Temas Bíblicos – Setembro 2016
Chave de leitura da Bíblia (1) – Premissa
Antes de abordar os textos da Bíblia torna-se necessário ter presente o contexto histórico no qual surgiu a religião monoteísta dos Hebreus. Antes que Deus escolhesse Israel para ser o seu povo, destinado a anunciá-lo a todos os povos da terra, a humanidade praticava a idolatria, não excluídas as tribos que viriam a se constituir num reino pelo ano 1.000 a.C., na terra de Canaã. Nelas, o monoteísmo se firma pela ação dos profetas. Deles, a Bíblia nos lembra de Samuel, Elias e Eliseu, Natã, cuja memória foi perpetuada através de narrativas de episódios das suas vidas. No tempo em que se agrava a decadência moral contra a qual o Deus de Israel luta, enviando castigos admoestadores para evitar que os reinos de Samaria e de Judá cheguem a merecer a destruição, apresentam-se profetas que acabam deixando seus anúncios em escritos que até no tempo presente podemos ler: Oseias, Amós, Isaias, Miqueias.

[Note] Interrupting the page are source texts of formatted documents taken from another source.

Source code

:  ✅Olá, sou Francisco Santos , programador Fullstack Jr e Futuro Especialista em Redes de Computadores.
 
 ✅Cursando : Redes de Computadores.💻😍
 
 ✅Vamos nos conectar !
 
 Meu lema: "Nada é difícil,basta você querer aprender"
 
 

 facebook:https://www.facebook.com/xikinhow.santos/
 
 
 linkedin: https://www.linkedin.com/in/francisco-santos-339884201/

Quando o Resto de Israel, que Deus guardou para si no momento da destruição de Jerusalém (587 a.C.), volta purificado do exílio na Babilônia, guiado pelos seus escribas, aprofunda a sua reflexão sobre as admoestações dos profetas, orienta-se para um culto exclusivo ao Deus da sua história, com o propósito de observar os seus mandamentos. Juntam-se, então, aos compêndios dos textos proféticos, compêndios de aulas catequéticas proclamadas nas sinagogas no dia do Senhor. O Êxodo pode ser considerado o primeiro deles. A lembrança do exílio sugere a narrativa da escravidão do povo de Deus que pecou. A libertação que ocorreu por causa do servo Ciro, que Deus suscitou, sugere a libertação da escravidão dos egípcios sob a lida de Moisés. Os episódios que pontuam a caminhada no deserto são narrativas catequéticas que querem motivar o povo a nunca se esquecer de obedecer ao seu Deus.
A consciência que Israel tem de ser o povo escolhido provoca a consciência, sempre estimulada pelos escritos proféticos, de ser o povo chamado a anunciar a todos os povos a salvação através de um Redentor. A reflexão sapiencial dos escribas descobre que a história de Israel é, de fato, paradigmática a esse respeito. É o início da compilação da Bíblia.
Gn 1-11 se abre com a apresentação de Deus através da enumeração dos atributos que a criação sugere: onipotência, sabedoria, beleza, bondade. Em seguida, mostra qual é a condição do homem para que viva em harmonia com o seu Criador. Com a narrativa de Gn 3, inspirada exatamente por aquilo que aconteceu a Israel que, esquecido do seu Deus, a ele se rebelou para dar ouvido à voz dos ídolos, é apresentada a condição de sofrimento em que a humanidade se encontra. Uma verdade profundamente consoladora, todavia, a conforta. O Criador, que por natureza pode ser definido como Aquele que é a Bondade, fiel a si mesmo, movido pelo seu amor, não abandonou a humanidade ao seu destino. Como aconteceu a Israel, anunciou um Redentor, que libertaria os homens da condição de miséria e escravidão em que caíram.
Enquanto, com Gn 4, é resumida a sorte da humanidade que envereda o caminho que sempre mais a afasta do Criador, com Gn 5 é lembrada a geração que continuará a invocar o nome de Deus, celebrando, reconhecida, as suas grandes obras. É ao longo desta geração que Deus suscita Noé, figura do Redentor, que dá início a uma nova humanidade. Abraão se liga a esta descendência através da genealogia de Sem.
Gn 1-11, prefácio de toda a Bíblia, acaba de nos colocar diante do grandioso plano que Deus está realizando em favor do homem. Movido pela sua misericórdia, revela toda a sua glória através da descendência da Mulher, que Isaias anunciou. O filho que dela nascerá, exatamente como Mt 1,18-23 ressalta, será o Emanuel, que, de José, receberá o nome de Jesus (Ieshuah=Iahweh é Salvação), “porque salvará o seu povo dos seus pecados”.